(VP042) EFFECTS OF ADHERENCE TO WARFARIN VS. DOACS ON ATRIAL FIBRILLATION OUTCOMES
Friday, October 27, 2023
13:40 – 13:50 EST
Location: ePoster Screen 4
Disclosure(s):
Jason G. Andrade, MD: No relevant disclosure to display
Peter S. Loewen, PharmD, RPh, ACPR, FCSHP: No financial relationships to disclose
Background: Medication nonadherence is common in AF patients prescribed oral anticoagulants (OACs) for stroke prevention. Nonadherence to direct OACs (DOACs) is a specific concern due to their short duration of action compared to warfarin. Effects of OAC adherence on clinical outcomes are uncertain because previous studies had short follow-up (usually 1 year), considered only two adherence states (adherent/nonadherent), and/or excluded warfarin users. Our objective was to compare the effects of nonadherence to warfarin vs. DOAC on AF-related clinical outcomes using adherence as a continuous variable.
METHODS AND RESULTS: This retrospective observational cohort study used linked population-based administrative data containing physician billing, hospitalization, and prescription records of 5 million British Columbians during 1996-2020 to identify incident cases of AF. The exposure of interest was proportion of days covered (PDC) for incident OAC prescriptions as a continuous time-updated variable. Primary outcomes were the composite of first stroke or systemic embolism (SSE), transient ischemic attack, or death, and time to first SSE. There were several secondary outcomes. Multivariable Cox proportional hazard models were used to evaluate associations between exposure and outcomes. OAC at time of event and its interaction with PDC within 90 days of event (or end of follow-up for those who did not have an event) was used to estimate the effects of OAC class. Contrast testing was used to compare warfarin and DOAC effects.

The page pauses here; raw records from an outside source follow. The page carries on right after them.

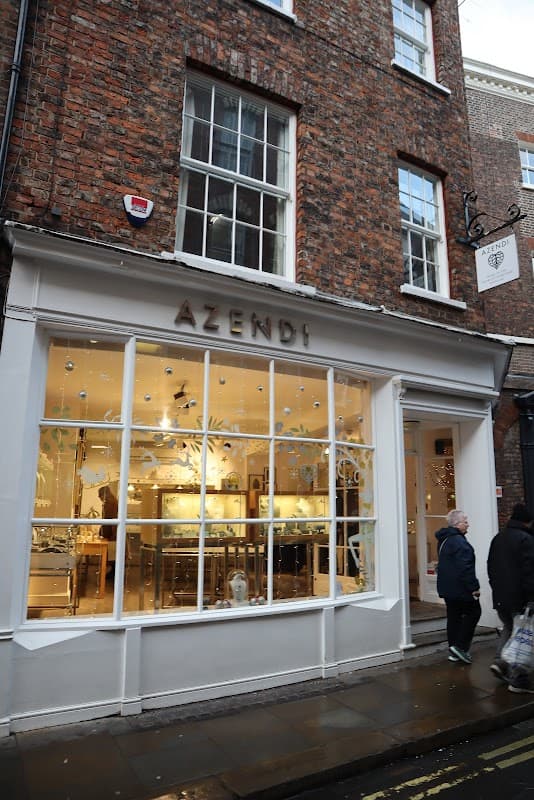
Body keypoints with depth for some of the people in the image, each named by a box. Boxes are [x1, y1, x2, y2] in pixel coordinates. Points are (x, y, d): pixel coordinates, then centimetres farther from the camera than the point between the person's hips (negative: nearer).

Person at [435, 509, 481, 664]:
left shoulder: (443, 539, 12)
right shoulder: (458, 541, -21)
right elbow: (465, 568, -24)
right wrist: (474, 587, -17)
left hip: (447, 587, 9)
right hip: (460, 588, -9)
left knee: (453, 617, 13)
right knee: (473, 612, 5)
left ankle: (454, 651, 18)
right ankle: (460, 646, 2)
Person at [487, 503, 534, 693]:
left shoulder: (497, 539, 12)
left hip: (499, 597, 7)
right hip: (518, 597, -7)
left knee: (508, 627, 22)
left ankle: (499, 661, 8)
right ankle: (518, 680, 6)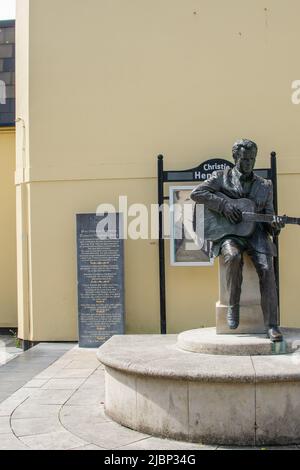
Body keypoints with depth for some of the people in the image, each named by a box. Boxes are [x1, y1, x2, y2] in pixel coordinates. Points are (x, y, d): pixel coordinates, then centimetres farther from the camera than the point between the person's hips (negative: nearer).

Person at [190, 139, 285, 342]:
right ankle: (233, 306, -14)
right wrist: (224, 205, -15)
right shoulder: (221, 177, 9)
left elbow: (267, 217, 15)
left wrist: (274, 226, -10)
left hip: (255, 233, 2)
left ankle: (272, 325, -21)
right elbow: (196, 193, -4)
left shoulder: (265, 185, 17)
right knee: (233, 257, -36)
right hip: (228, 232, -2)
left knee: (267, 268, -23)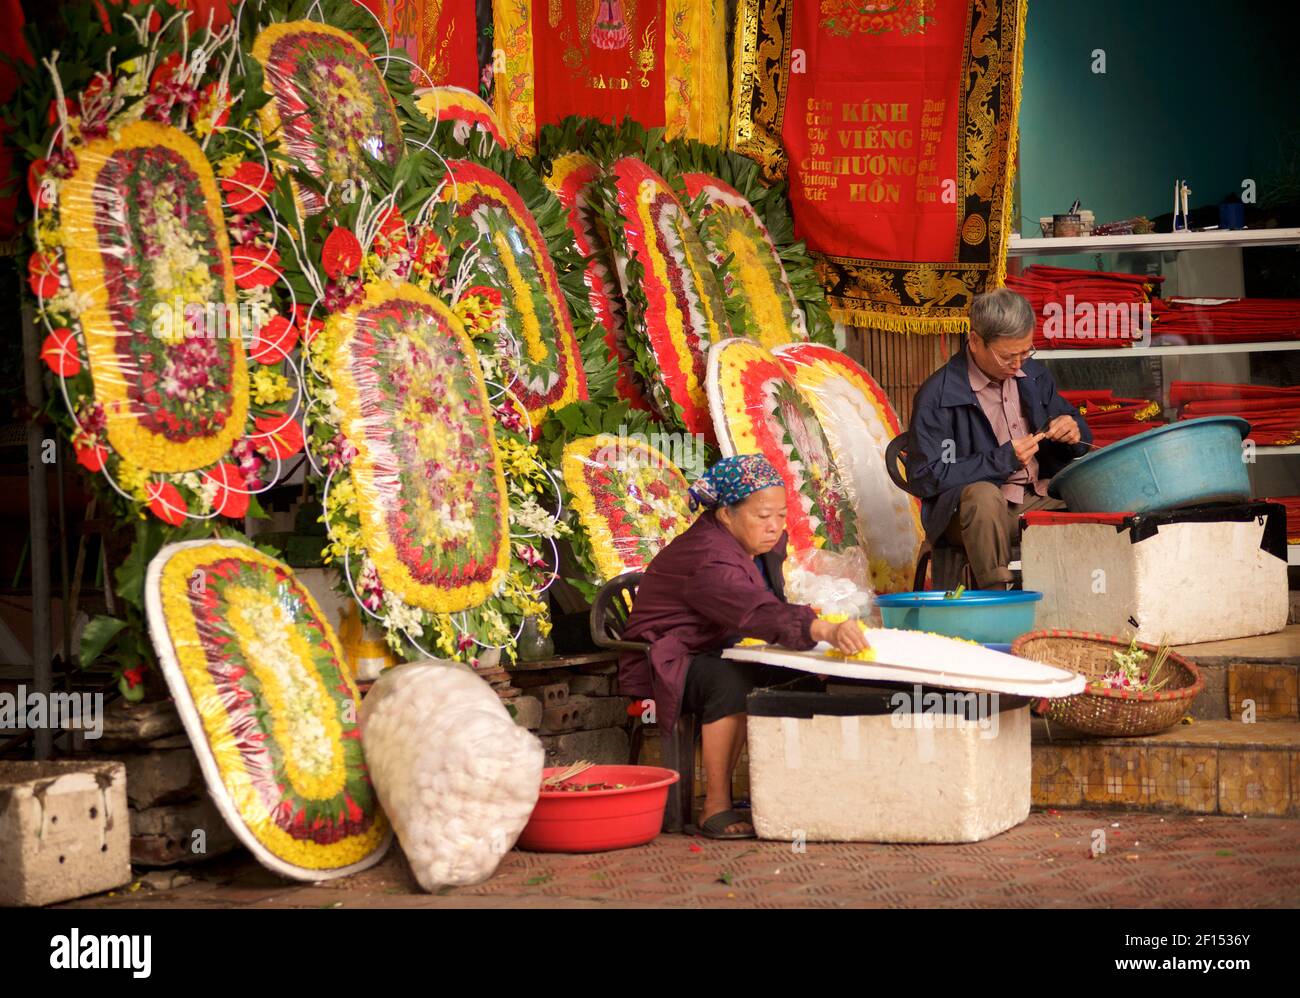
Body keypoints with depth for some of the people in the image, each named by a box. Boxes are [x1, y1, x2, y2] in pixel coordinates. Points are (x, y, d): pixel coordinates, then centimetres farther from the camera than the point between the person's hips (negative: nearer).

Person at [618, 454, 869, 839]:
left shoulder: (765, 542, 2)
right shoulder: (706, 559, -30)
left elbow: (773, 609, 16)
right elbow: (759, 612, -47)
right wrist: (826, 631, -61)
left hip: (723, 655, 9)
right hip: (668, 664, -9)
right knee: (732, 682, -39)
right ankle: (716, 808, -35)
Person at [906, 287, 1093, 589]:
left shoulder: (1034, 375, 12)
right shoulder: (937, 396, -9)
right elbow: (925, 478, -13)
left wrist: (1074, 431, -2)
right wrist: (1004, 460, -17)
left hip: (1042, 498, 5)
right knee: (983, 495, -39)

The study cohort included 34,946 patients (mean age 70.1, 45% female) with median follow-up of 6.7 years. Every 10% absolute increase in PDC was associated with a 4.1% (95%CI 2.8-5.3) and 9.3% (95%CI 7.0-11.5) decrease in hazard of SSE, TIA, or death for warfarin and DOAC users, respectively. For SSE, hazard reductions per 10% PDC increase were 18.4% (95%CI 16.4-20.3) and 25.5% (95%CI 22.0-28.9) for warfarin and DOAC, respectively. The effects of adherence and differences between warfarin and DOAC were statistically significant for all outcomes (p < 0.001 all contrast tests) except major bleeding. Effects of adherence on the primary outcomes were greater for all individual DOACs than warfarin, except dabigatran for SSE which was similar to warfarin.
Conclusion: Effects of adherence on outcomes were significantly greater with DOACs than warfarin, indicating DOAC recipients are more vulnerable to increased risk of stroke and death when nonadherent. Even small improvements in OAC adherence (i.e., 10%) were associated with significant risk reductions for stroke and death. The benefits of greater adherence accrued without an offsetting risk of major bleeding for both OAC classes.